What you should do: All records must be restated word for word.
*** Opening of Supplied records ***
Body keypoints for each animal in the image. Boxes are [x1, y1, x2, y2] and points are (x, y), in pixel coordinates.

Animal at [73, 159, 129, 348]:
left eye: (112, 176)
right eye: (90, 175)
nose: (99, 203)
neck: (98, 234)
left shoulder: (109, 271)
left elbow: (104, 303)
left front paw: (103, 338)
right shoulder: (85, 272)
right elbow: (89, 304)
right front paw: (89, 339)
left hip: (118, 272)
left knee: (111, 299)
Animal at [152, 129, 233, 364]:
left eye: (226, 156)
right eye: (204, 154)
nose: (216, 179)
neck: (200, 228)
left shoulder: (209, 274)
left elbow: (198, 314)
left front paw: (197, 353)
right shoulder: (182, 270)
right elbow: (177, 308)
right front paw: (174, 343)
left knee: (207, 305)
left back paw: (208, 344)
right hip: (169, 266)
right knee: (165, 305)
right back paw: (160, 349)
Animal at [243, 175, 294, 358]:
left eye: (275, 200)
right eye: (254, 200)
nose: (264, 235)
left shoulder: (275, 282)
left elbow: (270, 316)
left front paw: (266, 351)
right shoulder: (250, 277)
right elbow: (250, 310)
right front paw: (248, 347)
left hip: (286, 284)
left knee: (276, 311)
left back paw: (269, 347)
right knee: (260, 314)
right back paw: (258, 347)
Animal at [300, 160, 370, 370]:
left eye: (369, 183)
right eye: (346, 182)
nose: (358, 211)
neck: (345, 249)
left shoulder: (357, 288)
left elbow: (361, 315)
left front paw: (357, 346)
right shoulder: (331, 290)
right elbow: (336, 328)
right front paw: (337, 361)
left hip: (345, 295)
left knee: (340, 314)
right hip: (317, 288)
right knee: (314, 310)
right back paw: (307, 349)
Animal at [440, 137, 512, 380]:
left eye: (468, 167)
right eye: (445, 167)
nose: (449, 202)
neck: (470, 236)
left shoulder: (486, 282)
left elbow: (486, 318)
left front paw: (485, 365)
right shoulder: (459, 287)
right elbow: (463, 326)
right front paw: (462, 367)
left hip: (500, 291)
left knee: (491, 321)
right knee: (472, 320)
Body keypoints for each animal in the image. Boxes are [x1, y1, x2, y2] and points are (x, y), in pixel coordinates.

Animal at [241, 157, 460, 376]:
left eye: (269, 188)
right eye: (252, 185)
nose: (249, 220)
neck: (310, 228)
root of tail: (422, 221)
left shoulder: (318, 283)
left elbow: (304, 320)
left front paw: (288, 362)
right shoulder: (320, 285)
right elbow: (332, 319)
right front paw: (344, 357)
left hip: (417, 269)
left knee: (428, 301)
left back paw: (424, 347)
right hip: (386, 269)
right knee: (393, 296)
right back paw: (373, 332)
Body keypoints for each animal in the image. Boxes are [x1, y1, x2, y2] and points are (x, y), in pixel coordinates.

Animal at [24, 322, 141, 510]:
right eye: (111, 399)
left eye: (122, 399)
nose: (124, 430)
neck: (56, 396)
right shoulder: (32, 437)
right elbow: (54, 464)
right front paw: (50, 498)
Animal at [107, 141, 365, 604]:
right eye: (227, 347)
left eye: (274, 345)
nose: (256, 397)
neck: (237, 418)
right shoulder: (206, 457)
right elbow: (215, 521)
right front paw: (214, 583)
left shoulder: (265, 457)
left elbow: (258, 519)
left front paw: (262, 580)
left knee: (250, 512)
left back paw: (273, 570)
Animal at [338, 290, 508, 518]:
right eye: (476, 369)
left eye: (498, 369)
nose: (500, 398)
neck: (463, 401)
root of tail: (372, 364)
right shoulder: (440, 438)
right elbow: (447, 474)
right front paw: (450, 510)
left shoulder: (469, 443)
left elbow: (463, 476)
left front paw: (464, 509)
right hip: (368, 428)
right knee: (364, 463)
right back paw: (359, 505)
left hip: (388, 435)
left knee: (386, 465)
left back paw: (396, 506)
*** Close of Supplied records ***
Response below:
Body keypoints for each animal in the image. Boxes are [x1, y1, x2, y2] and points are (x, y), in pixel coordinates.

Animal at [73, 159, 129, 348]:
left eye: (112, 176)
right eye: (90, 175)
nose: (99, 203)
neck: (98, 234)
left shoulder: (109, 271)
left elbow: (104, 303)
left front paw: (103, 338)
right shoulder: (85, 272)
right elbow: (89, 304)
right front paw: (89, 339)
left hip: (118, 272)
left knee: (111, 299)
Animal at [152, 129, 233, 364]:
left eye: (226, 156)
right eye: (204, 154)
nose: (216, 179)
neck: (200, 228)
left shoulder: (209, 274)
left elbow: (198, 314)
left front paw: (197, 353)
right shoulder: (182, 270)
right elbow: (177, 308)
right front paw: (174, 343)
left knee: (207, 305)
left back paw: (208, 344)
right hip: (169, 266)
right knee: (165, 305)
right back paw: (160, 349)
Animal at [243, 175, 294, 358]:
left eye: (275, 200)
right eye: (254, 200)
nose: (264, 235)
left shoulder: (275, 282)
left elbow: (270, 316)
left front paw: (266, 351)
right shoulder: (250, 277)
right elbow: (250, 310)
right front paw: (248, 347)
left hip: (286, 284)
left knee: (276, 311)
left back paw: (269, 347)
right knee: (260, 314)
right back paw: (258, 347)
Animal at [300, 160, 370, 370]:
left eye: (369, 183)
right eye: (346, 182)
nose: (358, 211)
neck: (345, 249)
left shoulder: (357, 288)
left elbow: (361, 315)
left front paw: (357, 346)
right shoulder: (331, 290)
right elbow: (336, 328)
right front paw: (337, 361)
left hip: (345, 295)
left knee: (340, 314)
right hip: (317, 288)
right knee: (314, 310)
right back paw: (307, 349)
Animal at [440, 137, 512, 380]:
left eye: (468, 167)
right eye: (445, 167)
nose: (449, 202)
neck: (470, 236)
left shoulder: (486, 282)
left elbow: (486, 318)
left front paw: (485, 365)
right shoulder: (459, 287)
right elbow: (463, 326)
right front paw: (462, 367)
left hip: (500, 291)
left knee: (491, 321)
right knee: (472, 320)
Body keypoints for each animal in the image. Boxes are [x1, y1, x2, y2] and points are (x, y), in pixel coordinates.

Animal at [241, 157, 460, 376]:
left eye: (269, 188)
right eye: (252, 185)
nose: (249, 220)
neck: (310, 228)
root of tail: (422, 221)
left shoulder: (318, 283)
left elbow: (304, 320)
left front paw: (288, 362)
right shoulder: (320, 285)
right elbow: (332, 319)
right front paw: (344, 357)
left hip: (417, 269)
left knee: (428, 301)
left back paw: (424, 347)
right hip: (386, 269)
right knee: (393, 296)
right back paw: (373, 332)
Body keypoints for each animal in the image. Boxes are [x1, y1, x2, y2] and points are (x, y), in pixel coordinates.

Animal at [24, 322, 141, 510]:
right eye: (111, 399)
left eye: (122, 399)
nose: (124, 430)
neck: (56, 396)
right shoulder: (32, 437)
right elbow: (54, 464)
right front paw: (50, 498)
Animal at [107, 141, 365, 604]:
right eye: (227, 347)
left eye: (274, 345)
nose: (256, 397)
neck: (237, 418)
right shoulder: (206, 457)
right elbow: (215, 521)
right front paw: (214, 583)
left shoulder: (265, 457)
left elbow: (258, 519)
left front paw: (262, 580)
left knee: (250, 512)
left back paw: (273, 570)
Animal at [338, 290, 508, 518]:
right eye: (476, 369)
left eye: (498, 369)
nose: (500, 398)
neck: (463, 401)
root of tail: (372, 364)
right shoulder: (440, 438)
right elbow: (447, 474)
right front paw: (450, 510)
left shoulder: (469, 443)
left elbow: (463, 476)
left front paw: (464, 509)
right hip: (368, 428)
right knee: (364, 463)
right back paw: (359, 505)
left hip: (388, 435)
left knee: (386, 465)
left back paw: (396, 506)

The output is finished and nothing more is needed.